▶ [USING THE INFORMATION]
**A)** In the passage on the Stiperstones, which tor is named as the largest and best known?
**B)** Answer yes or no for whether each statement agrees with the passage on the Stiperstones, quoting the words of the passage that decide it: (i) The hill itself was covered by glaciers during the last Ice Age. (ii) Manstone Rock is topped with a trig point. (iii) The eastern slopes of the hill are formed in older rocks than the western slopes.
**C)** Print the part of the passage on the Stiperstones that begins at the words "- Shepherd's Rock"; stop after "of Mid Wales.".

** Opening PASSAGE PROVIDED block **

The Stiperstones (Carneddau Teon) is a distinctive hill in Shropshire, England. The quartzite rock of the ridge formed some 480 million years ago. During the last Ice Age Stiperstones lay on the eastern margin of the Welsh ice sheet. The hill itself was not glaciated though glaciers occupied surrounding valleys and it was subject to intense freezing and thawing which shattered the quartzite into a mass of jumbled scree surrounding several residual rocky tors. At 536 m above sea level it is the second-highest hill in the county, surpassed only by Brown Clee Hill (540 m). Stiperstones' 8 km summit ridge is crowned by several jagged outcrops of rock, which may be seen silhouetted against the sky.

==Geography==

The Stiperstones is noted for its tors of quartzite. The principal ones are named as follows, from north-east to south-west:

- Shepherd's Rock
- Devil's Chair
- Manstone Rock
- Cranberry Rock
- Nipstone Rock
- The Rock

Manstone Rock is the highest of these at 536 m, and is topped with a trig point. The Devil's Chair is the largest and best known.

The Stiperstones ridge is a good place to view the upland landscape of the Shropshire Hills, particularly the Long Mynd to the east, and also gives extensive views towards the North Shropshire plain and the hills of Mid Wales.

==Geology==
The tors are formed from heavily faulted Ordovician age, grey-white quartzose sandstones known as the Stiperstones Quartzite Formation. This Arenigian age rock unit which dips steeply to the WNW is between 120 and 325m thick. The western slopes of the hill dropping to Stiperstones village are formed in the overlying Mytton Flag Formation, whereas the eastern slopes are formed in the underlying, and hence older, mudstones of the Shineton Shale Formation. Faulting narrows the outcrop of the Mytton Flags along the southern part of the Stiperstones ridge and the mudstones of the Hope Shale Formation with their interbedded volcaniclastics form much of the afforested ground to the west. The outcrop of the Stipertones Quartzite continues south-southwest to Black Rhadley Hill and peters out just beyond Heath Mynd. To the north-northeast, it continues as far as Pontesbury.

Much of the ground around the tors is covered by head, a gravelly and bouldery deposit arising during the present Quaternary period and deriving from the rocks immediately beneath it. There are also some isolated peat deposits in places. Of particular note is the patterned ground surrounding the tors; some of the best examples of the periglacial features known as stone stripes and polygons in England.

** Closing PASSAGE PROVIDED block **
** Opening INPUT DATA block **

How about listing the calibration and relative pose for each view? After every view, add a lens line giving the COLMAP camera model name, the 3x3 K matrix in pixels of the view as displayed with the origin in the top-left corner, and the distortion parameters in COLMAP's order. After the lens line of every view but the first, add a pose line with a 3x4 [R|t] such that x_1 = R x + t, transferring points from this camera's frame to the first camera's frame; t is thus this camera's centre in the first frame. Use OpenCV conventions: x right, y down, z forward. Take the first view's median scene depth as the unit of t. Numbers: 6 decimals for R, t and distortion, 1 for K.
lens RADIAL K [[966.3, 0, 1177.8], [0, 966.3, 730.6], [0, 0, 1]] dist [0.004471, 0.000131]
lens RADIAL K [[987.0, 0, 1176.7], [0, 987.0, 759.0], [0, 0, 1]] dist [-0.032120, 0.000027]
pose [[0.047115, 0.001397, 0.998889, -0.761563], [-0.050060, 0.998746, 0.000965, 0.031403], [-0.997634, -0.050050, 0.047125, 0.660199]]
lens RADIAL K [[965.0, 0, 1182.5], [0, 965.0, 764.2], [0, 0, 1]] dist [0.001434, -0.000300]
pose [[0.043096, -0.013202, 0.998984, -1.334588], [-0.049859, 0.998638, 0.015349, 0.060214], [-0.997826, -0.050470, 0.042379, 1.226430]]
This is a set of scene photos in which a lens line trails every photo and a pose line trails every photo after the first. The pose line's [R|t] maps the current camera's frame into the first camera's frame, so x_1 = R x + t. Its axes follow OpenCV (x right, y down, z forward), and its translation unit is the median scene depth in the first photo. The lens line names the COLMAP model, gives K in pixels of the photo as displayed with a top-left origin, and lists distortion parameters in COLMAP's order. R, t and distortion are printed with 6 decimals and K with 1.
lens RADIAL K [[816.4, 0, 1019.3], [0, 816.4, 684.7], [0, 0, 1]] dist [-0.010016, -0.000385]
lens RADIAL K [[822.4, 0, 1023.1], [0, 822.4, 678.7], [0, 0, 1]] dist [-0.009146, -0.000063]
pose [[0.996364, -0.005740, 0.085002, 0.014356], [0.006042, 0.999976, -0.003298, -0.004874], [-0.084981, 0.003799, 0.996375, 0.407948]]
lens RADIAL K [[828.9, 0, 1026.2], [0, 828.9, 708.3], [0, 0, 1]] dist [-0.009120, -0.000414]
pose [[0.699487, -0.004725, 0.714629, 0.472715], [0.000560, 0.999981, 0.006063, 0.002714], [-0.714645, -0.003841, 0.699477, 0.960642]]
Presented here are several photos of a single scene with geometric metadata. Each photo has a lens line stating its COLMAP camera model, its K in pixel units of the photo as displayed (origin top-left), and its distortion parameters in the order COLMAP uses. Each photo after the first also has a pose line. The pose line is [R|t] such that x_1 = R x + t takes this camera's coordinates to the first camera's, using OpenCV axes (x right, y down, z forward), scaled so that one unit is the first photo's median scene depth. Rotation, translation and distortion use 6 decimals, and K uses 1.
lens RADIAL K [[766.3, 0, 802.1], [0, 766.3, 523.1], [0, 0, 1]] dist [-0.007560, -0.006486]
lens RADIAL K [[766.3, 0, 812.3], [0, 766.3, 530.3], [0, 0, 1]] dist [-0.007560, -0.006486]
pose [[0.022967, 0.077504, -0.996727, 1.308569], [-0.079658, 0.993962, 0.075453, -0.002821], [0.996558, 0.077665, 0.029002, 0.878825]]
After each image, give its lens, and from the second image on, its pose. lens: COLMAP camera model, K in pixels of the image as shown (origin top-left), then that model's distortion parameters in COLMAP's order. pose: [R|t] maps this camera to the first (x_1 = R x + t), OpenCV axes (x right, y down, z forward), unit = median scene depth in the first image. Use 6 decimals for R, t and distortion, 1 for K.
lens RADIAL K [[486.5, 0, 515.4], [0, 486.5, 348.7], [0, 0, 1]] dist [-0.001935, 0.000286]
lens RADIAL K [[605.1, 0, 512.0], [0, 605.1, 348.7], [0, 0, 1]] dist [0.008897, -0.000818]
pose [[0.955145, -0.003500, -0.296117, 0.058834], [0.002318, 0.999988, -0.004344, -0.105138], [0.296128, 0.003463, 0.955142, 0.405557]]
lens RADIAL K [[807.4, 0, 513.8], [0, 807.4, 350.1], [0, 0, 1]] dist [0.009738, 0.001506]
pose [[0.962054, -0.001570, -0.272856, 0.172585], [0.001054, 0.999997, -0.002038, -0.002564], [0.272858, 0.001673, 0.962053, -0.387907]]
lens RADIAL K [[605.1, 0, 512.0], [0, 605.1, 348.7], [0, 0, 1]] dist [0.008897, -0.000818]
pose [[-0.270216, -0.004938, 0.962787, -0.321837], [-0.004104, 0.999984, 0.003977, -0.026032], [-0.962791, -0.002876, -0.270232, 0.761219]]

** Closing INPUT DATA block **

▶ [RESPONSE LIST]
**A)** The Devil's Chair.

**B)**
(i) No: "The hill itself was not glaciated though glaciers occupied surrounding valleys"
(ii) Yes: "Manstone Rock is the highest of these at 536 m, and is topped with a trig point."
(iii) Yes: "the eastern slopes are formed in the underlying, and hence older, mudstones of the Shineton Shale Formation"

**C)**
- Shepherd's Rock
- Devil's Chair
- Manstone Rock
- Cranberry Rock
- Nipstone Rock
- The Rock

Manstone Rock is the highest of these at 536 m, and is topped with a trig point. The Devil's Chair is the largest and best known.

The Stiperstones ridge is a good place to view the upland landscape of the Shropshire Hills, particularly the Long Mynd to the east, and also gives extensive views towards the North Shropshire plain and the hills of Mid Wales.